__Exercise details__: Copy the lines of the data without any change, beginning at the line that contains "Which range on" and stopping after the line that contains "Varun Kumar". Leave the pictures out of your copy.
Dataset content below:
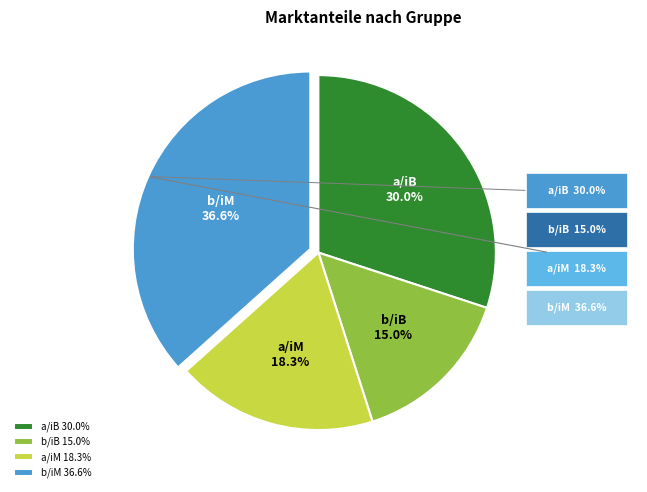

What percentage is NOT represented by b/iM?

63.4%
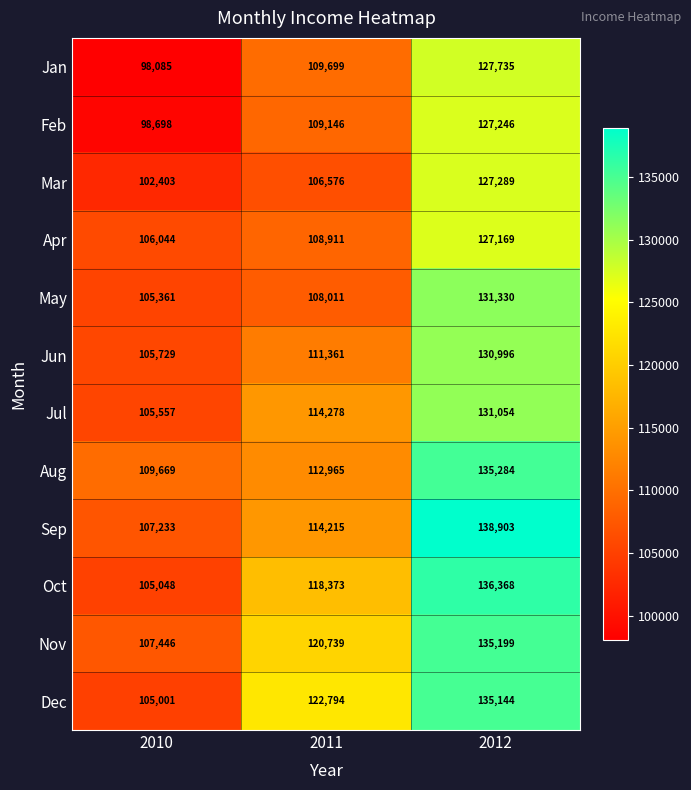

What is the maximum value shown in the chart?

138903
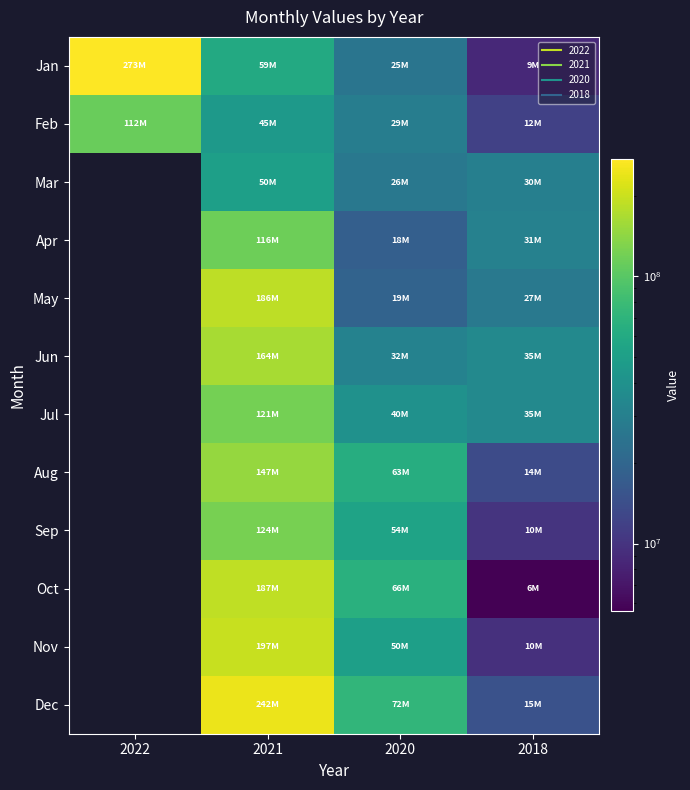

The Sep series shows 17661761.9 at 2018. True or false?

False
End of Dataset content.
Dataset content below:
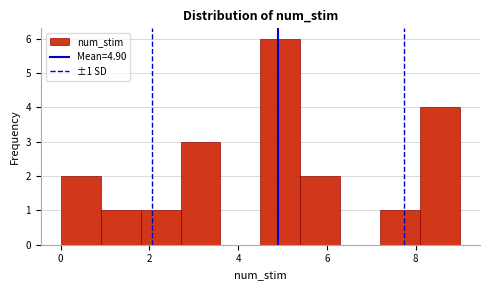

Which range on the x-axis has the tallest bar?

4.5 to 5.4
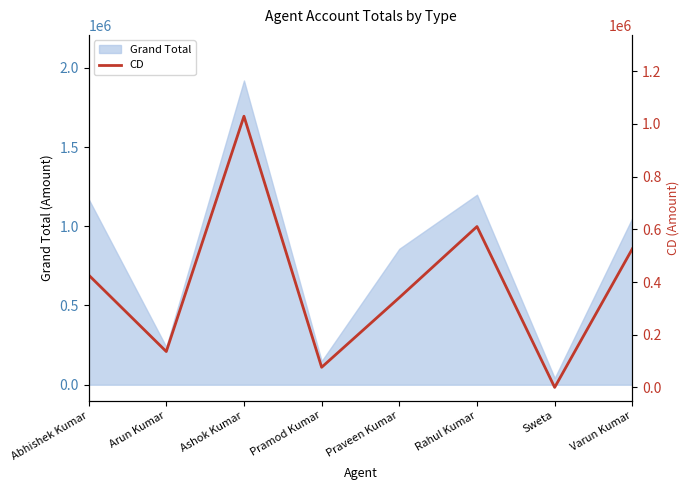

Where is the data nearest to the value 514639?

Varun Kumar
End of Dataset content.
__Exercise output__:
Which range on the x-axis has the tallest bar?

4.5 to 5.4

Where is the data nearest to the value 514639?

Varun Kumar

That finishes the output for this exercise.